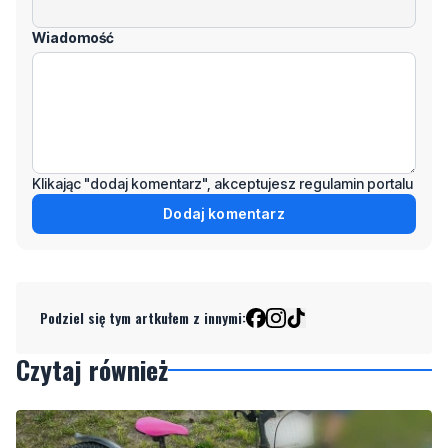
Wiadomość
Klikając "dodaj komentarz", akceptujesz regulamin portalu
Dodaj komentarz
Podziel się tym artkułem z innymi:
Czytaj również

..........

Task directions: What is needed is a word-for-word copy of the records above, excluding pictures.

Expected output:
Wiadomość
Klikając "dodaj komentarz", akceptujesz regulamin portalu
Dodaj komentarz
Podziel się tym artkułem z innymi:
Czytaj również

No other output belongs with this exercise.